3) Wasserflöhe im Wärmebad

Evolutionäre Vorgänge und was sich aus ihnen über das Zusammenleben kleinster Organismen lernen lässt, sind das Forschungsgebiet von Grossarts Kollegin Wolinska. Sie und ihr Team nutzen dafür eine Reihe von Seen in Polen, in die seit 60 Jahren Kühlwasser aus Kohlekraftwerken eingeleitet wird. In diesen Gewässern ist die Temperatur deshalb durchschnittlich drei bis vier Grad Celsius höher als in den umliegenden Seen. Diese kühleren Seen nutzen die Forschenden als Kontrollgewässer. 60 Jahre entsprechen hunderten oder sogar tausenden Wasserfloh-Generationen, während derer sich die untersuchten Arten – Daphnien und winzige Parasiten, die mit ihnen in Koexistenz leben – gemeinsam entwickeln und an die höheren Wassertemperaturen anpassen konnten.

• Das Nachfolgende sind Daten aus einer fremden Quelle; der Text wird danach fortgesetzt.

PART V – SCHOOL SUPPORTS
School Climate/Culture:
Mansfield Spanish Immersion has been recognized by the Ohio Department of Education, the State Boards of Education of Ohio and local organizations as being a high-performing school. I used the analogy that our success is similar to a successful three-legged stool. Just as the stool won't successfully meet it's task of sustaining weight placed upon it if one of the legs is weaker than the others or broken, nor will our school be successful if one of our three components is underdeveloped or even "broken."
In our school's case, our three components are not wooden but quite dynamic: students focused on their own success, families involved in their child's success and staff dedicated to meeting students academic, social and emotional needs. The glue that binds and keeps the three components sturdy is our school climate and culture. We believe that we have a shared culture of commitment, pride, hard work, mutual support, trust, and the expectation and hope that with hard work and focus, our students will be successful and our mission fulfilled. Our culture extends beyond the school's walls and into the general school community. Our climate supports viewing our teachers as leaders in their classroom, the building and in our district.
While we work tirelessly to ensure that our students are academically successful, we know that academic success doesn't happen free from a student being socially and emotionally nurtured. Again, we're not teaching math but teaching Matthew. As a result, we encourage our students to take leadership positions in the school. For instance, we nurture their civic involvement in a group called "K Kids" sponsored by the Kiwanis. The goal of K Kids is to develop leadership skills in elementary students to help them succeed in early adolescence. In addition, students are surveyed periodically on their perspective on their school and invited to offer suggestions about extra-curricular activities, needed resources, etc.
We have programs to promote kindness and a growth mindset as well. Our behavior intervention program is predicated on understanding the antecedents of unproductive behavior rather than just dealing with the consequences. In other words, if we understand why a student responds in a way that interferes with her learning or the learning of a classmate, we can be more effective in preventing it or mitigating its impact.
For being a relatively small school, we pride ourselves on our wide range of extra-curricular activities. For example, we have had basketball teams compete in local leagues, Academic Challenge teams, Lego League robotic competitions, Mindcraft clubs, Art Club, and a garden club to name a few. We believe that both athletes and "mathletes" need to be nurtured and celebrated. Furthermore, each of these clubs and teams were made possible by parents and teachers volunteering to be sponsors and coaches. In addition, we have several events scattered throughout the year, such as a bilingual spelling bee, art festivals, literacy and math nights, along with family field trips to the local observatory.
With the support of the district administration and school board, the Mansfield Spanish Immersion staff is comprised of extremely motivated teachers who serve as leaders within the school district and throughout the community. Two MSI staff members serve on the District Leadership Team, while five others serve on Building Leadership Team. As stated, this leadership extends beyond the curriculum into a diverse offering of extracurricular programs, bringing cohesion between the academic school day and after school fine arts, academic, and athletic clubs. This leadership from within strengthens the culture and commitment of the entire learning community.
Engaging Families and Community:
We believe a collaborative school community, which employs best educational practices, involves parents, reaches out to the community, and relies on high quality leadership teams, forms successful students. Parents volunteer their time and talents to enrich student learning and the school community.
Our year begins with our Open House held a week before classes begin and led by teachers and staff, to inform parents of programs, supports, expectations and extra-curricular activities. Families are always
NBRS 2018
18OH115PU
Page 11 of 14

Wolinskas Untersuchungen zeigen unter anderem, dass Daphnien in den wärmeren Seen größer werden und auch mehr Eier legen – obwohl diese Bedingungen der Art eigentlich nicht liegen: Setzt man Daphnien aus kühleren Seen den gleichen Temperaturen aus, produzieren sie weniger Eier. Den Mikroparasit, der Daphnien oft infiziert, konnten sie in beheizten Seen weniger häufig antreffen. „Das mag wie eine gute Nachricht klingen, ist es aber nicht, denn diese Parasitenarten haben viele Funktionen im Ökosystem. Wenn diese wichtigen Akteure verschwinden, wirkt sich das auch auf andere trophische Ebenen aus“, warnt Wolinska. Mikroparasiten und die von ihnen ausgelösten Epidemien erhöhen den evolutionären Druck auf Daphnien, genetisch vielfältig zu sein und sich an ungünstige Bedingungen anzupassen. Und da Daphnien im Zentrum des Nahrungsnetzes stehen, hat es Folgen für die übrigen Arten, wenn ihre Bestände möglicherweise schrumpfen.

Fazit: Klein aber Oho

So unscheinbar die kleinsten Organismen in Gewässern auch sind: Werden ihre Lebensgrundlagen zerstört, kann dies weit reichende Folgen für das sie umgebende Ökosystem und damit auch für den Menschen haben. Welch enormen Einfluss Kleinstlebewesen auf Gewässerökosysteme haben können, zeigte sich beispielsweise bei der Oderkatastrophe im Sommer 2022: Giftige Algen lösten ein massives Fischsterben aus. Dies ist nur ein Beispiel, das verdeutlicht, wie wichtig die winzigen Organismen für die Umwelt sind. Die Forscher am IGB haben also allen Grund, die Geheimnisse von Pilzen und Wasserflöhen aufzudecken.